The growing ability to sequence the human genome and compare thousands of genomes to each other now yields endless complexity and simultaneous opportunity for discovery. By comparing the genetic information of many patients with similar cancers, it is possible to suss out which combinations of mutations drive their growth.
But, Ideker noted, this information, when combined with medical data that shows how genes are expressed, is simply too voluminous for any one human, or group of humans, to hold in their heads. Artificial intelligence, he has shown in several recent research papers, provides the opportunity to see bigger patterns.
"The amount of data that can be collected today, even per patient, is far too vast for a single person to get their mind around," he said.

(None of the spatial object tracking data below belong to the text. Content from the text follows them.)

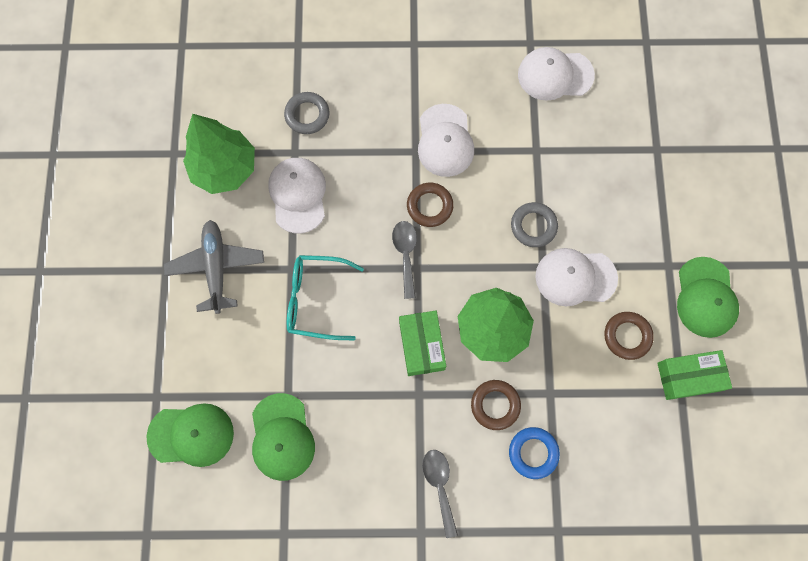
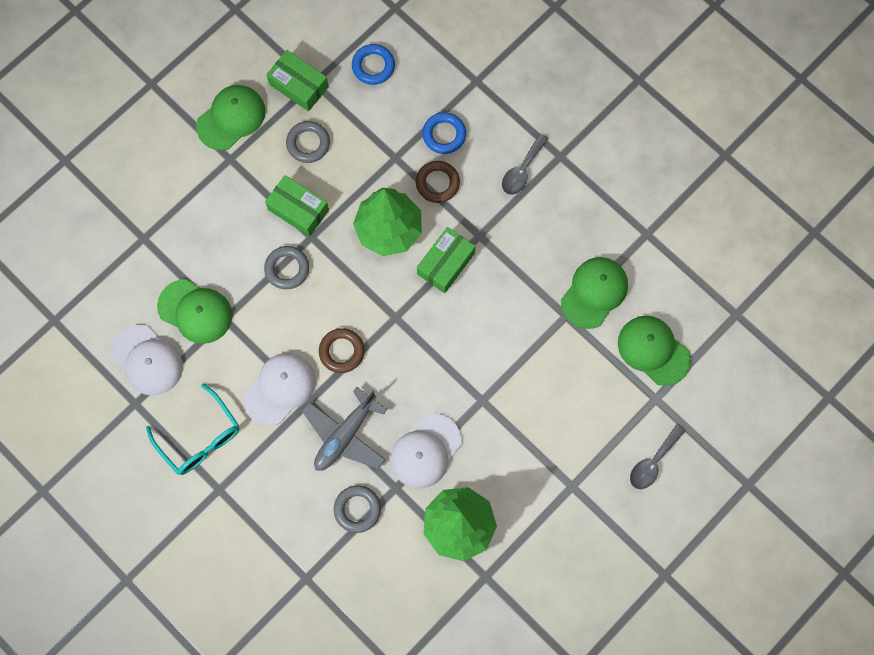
camera: 135 degrees left, 0 degrees up
(216, 268) = (534, 452): grey plane -> grey plane (345, 435)
(316, 299) = (486, 362): turquoise glasses -> turquoise glasses (200, 438)
(405, 254) = (394, 334): grey spoon -> grey spoon (653, 462)
(562, 135) = (195, 311): none -> green cap
(575, 277) = (298, 210): white cap -> green box
(627, 336) = (308, 143): brown ring -> grey ring
(652, 455) = (373, 66): none -> blue ring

He already has a track record of using computers to spot patterns in large amounts of genetic data. For example, he worked with a team that analyzed the genetic sequences of more than 9,000 cancer patients to better understand the epigenetic clock, the main mechanism that controls cell aging, shedding new light on the process and the interplay between random mutation and inherited characteristics. He also drew attention in 2020 for building DrugCell, an artificial intelligence model that can better match breast cancer drugs to specific patient tumor characteristics.
This model, he noted, delivers not just recommendations, but is trained to show its work, providing the references it used to reach a given conclusion.
"If I had to guess what made our proposal successful, I think, unique among others, is that we really put a lot of emphasis and focus on trust and accountability," Ideker said. "When it comes to clinical settings, you've got to be accountable, you can't be the Wizard of Oz behind a green curtain."
AI recommendations, at least for the foreseeable future, must be fully understood by human experts before they can be used with patients.
And Ideker, whose work is affiliated with UCSD's Moores Cancer Center, noted that this is not a static puzzle. As patients are treated, their cancer continues to change. A big part of UCSD's task in the larger research effort is to come up with better ways to pick up on those changes and recommend treatment changes even as care is ongoing.
The effort is exciting, he added, because the National Cancer Institute has worked to coordinate the efforts of three organizations who will directly treat patients. They include the University of North Carolina Chapel Hill for breast cancer, Beckman Research Institute at the City of Hope near Los Angeles for lung cancer and the University of Texas MD Anderson Cancer Center for colon cancer.
Arizona State University, Stanford University, the Massachusetts Institute of Technology and Brigham & Women's Hospital in Boston are the other organizations, along with UCSD, tasked with analyzing the data to come up with new treatment ideas, each bringing its own artificial intelligence expertise to bear.